The drug's maker, Vivus Inc., said in a statement Thursday that the Food and Drug Administration declined to approve the drug in its present form. The agency asked for more study results and additional information on its possible health risks, including major cardiovascular events and risks for women of childbearing potential.
The FDA did not ask for any new clinical studies, but more may be required if the agency's concerns aren't addressed, Vivus said.
"We remain confident in the efficacy and safety profile of Qnexa demonstrated in the clinical development program and look forward to continue working with the FDA towards the approval for the treatment of obesity," Vivus CEO Leland Wilson said in a statement.
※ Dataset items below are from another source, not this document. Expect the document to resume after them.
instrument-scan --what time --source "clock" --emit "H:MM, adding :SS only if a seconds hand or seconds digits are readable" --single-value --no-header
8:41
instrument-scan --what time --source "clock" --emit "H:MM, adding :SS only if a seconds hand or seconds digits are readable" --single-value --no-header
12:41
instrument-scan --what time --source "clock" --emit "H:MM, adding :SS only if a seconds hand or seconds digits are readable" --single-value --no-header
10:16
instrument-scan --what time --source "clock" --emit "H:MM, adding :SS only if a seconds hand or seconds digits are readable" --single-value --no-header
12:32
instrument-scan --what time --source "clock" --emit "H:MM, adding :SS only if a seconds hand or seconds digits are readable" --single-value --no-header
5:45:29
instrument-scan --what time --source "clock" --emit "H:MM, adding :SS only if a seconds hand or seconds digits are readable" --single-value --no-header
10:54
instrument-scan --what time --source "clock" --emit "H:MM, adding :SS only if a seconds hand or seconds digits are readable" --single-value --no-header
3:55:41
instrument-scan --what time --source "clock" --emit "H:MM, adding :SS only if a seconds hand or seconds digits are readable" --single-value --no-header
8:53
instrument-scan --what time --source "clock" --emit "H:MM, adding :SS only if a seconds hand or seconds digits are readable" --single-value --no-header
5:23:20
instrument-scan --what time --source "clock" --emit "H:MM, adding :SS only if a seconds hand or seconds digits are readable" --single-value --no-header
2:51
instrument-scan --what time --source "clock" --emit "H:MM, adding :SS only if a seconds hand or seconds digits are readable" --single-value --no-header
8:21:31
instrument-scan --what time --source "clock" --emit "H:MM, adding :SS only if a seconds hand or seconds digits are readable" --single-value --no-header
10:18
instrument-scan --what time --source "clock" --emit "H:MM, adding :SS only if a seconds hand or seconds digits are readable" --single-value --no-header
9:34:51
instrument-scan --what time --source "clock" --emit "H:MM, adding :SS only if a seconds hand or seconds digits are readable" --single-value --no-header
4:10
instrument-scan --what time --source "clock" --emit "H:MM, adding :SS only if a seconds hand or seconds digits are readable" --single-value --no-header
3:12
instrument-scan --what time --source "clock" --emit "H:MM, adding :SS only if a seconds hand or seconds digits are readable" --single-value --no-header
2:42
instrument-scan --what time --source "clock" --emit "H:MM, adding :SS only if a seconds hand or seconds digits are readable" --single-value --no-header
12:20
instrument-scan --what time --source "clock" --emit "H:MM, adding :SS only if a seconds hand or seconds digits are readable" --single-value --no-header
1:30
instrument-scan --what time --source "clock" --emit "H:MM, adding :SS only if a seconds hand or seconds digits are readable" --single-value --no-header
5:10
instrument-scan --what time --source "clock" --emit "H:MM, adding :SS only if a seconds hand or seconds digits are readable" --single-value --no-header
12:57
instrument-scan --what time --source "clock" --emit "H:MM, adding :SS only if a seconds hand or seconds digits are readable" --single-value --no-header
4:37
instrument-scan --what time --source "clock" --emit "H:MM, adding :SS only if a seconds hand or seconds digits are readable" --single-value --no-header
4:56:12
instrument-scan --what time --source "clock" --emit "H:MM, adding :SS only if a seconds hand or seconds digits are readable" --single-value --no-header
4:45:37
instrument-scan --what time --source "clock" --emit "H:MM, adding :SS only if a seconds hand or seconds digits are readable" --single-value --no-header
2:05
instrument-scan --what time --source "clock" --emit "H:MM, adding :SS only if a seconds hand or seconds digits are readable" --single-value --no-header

Vivus, based in Mountain View, Calif., is one of three small drugmakers racing to win approval for their weight-loss drugs. Many analysts picked Qnexa as the most promising contender because of the high level of weight loss reported in company studies: On average, patients lost more than 10 percent total body mass. That compared with weight loss of under 5 percent with drugs currently on the market, like Roche's Xenical.
But Qnexa's outlook took a significant hit in July, when a panel of experts assembled by the FDA voted 10-6 to not recommend the drug's approval. Panelists said the drug was associated with a number of dangerous side effects, including suicidal thoughts, heart palpitations, memory lapses and birth defects.
With rates of obesity and diabetes rising, doctors say new weight-loss drugs are needed, though the drug class has a history of safety issues.